Tinkering with the price that consumers get used to is not an easy decision. In some cases customers tend to be sensitive to price and even a small price change can upset value equation. Price is often under consumer and media gaze. An insignificant price change can potentially upset the position of a brand on the value spectrum in consumer’s mind. For instance price points for low ticket items could be Rs 2, Rs 5, Rs10, Rs 15 and Rs 20. A minor price increase can create perception of price hike far more than what it actually has been. Price changes sought to offset input costs may also be resisted by trade partners because of currency denomination issues.
It is therefore makes more sense to pass on cost increases by those means that customers are likely to be less sensitive about. The product quantity or grammage in this context makes a right case for neutralizing cost escalation. Although consumers do develop notions about sizes or quantity as a result to repeat previous exposures in the form of reference sizes but these are likely to be vaguer than prices. Unless sizes are radically changed they are unlikely to be noticed by people. People are less likely to be sensitive to product quantity rather than price because price is a more involving issue (price is marked, discussed, displayed, compared and paid for).
The lack of concrete grammage/ quantity benchmarks along with less consumer involvement provides marketers with an option to offset cost escalation by quantity reduction. But the crucial issue here is to decide an appropriate quantity of shrinkage that it goes undetected by consumers. The idea is to not to execute a change which would upset/disrupt the ‘consumer routine’ and bring him or her back into ‘problem solving’ frame. So what is the maximum quantity reduction which is likely to go unnoticed?
Let us take a look at the grams by which the brands mentioned in the table have been shrunk: Lays chips (7 gms), Good Day (15.5 gms), Dairy Milk (12 gms), Britannia bread (25 gms), Haldiram snacks (4 gms) and Lux soap (10 gms). Can the quantity reduction decisions be taken randomly?

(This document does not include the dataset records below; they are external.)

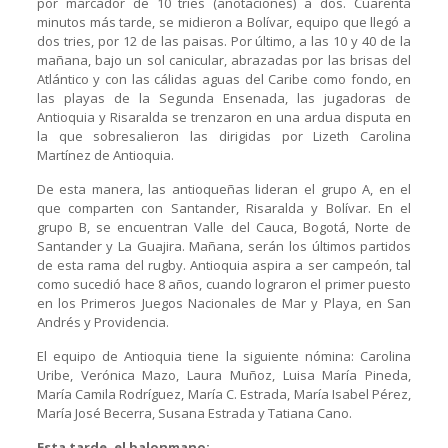
por marcador de 10 tries (anotaciones) a dos. Cuarenta
minutos más tarde, se midieron a Bolívar, equipo que llegó a
dos tries, por 12 de las paisas. Por último, a las 10 y 40 de la
mañana, bajo un sol canicular, abrazadas por las brisas del
Atlántico y con las cálidas aguas del Caribe como fondo, en
las playas de la Segunda Ensenada, las jugadoras de
Antioquia y Risaralda se trenzaron en una ardua disputa en
la que sobresalieron las dirigidas por Lizeth Carolina
Martínez de Antioquia.
De esta manera, las antioqueñas lideran el grupo A, en el
que comparten con Santander, Risaralda y Bolívar. En el
grupo B, se encuentran Valle del Cauca, Bogotá, Norte de
Santander y La Guajira. Mañana, serán los últimos partidos
de esta rama del rugby. Antioquia aspira a ser campeón, tal
como sucedió hace 8 años, cuando lograron el primer puesto
en los Primeros Juegos Nacionales de Mar y Playa, en San
Andrés y Providencia.
El equipo de Antioquia tiene la siguiente nómina: Carolina
Uribe, Verónica Mazo, Laura Muñoz, Luisa María Pineda,
María Camila Rodríguez, María C. Estrada, María Isabel Pérez,
María José Becerra, Susana Estrada y Tatiana Cano.
Esta tarde, el balonmano: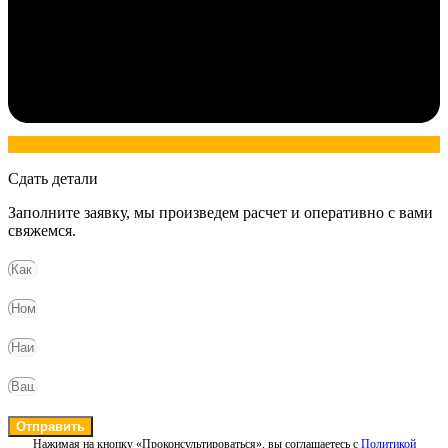
Сдать детали
Заполните заявку, мы произведем расчет и оперативно с вами
свяжемся.
Отправить
Нажимая на кнопку «Проконсультироваться», вы соглашаетесь с
Политикой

The answer to this question is negative. Here one of the behavior concepts that comes to the rescue of brand managers is ‘differential threshold level’ or ‘justice noticeable difference’. It is the minimum difference between two stimuli (quantity before change and after change) which is noticeable by a prospect. Therefore safe strategy is to reduce grammage or product quantity by an amount which is below JND or differential threshold level. This ensures that consumer gets less quantity at a given price and this also goes unnoticed or unperceived. The quantity so saved can be utilized to compensate for increase input cost. Look at the quantity by which brands in question have shrunk. These are too insignificant (probably below JND) to be noticed by an average buyer.
How do we arrive at specific quantity of reduction? This would largely depend upon the initial level. Weber’s law states that stronger the initial stimulus, the greater the additional intensity needed for the second stimulus to be perceived as different. It is essential for marketers to determine the differential threshold level and then carry out negative changes (like quality or quantity reduction) by an amount that is likely to unperceived (below JND) and for positive changes (quality improvement) the improvement must be above differential threshold in order to be noticed by people.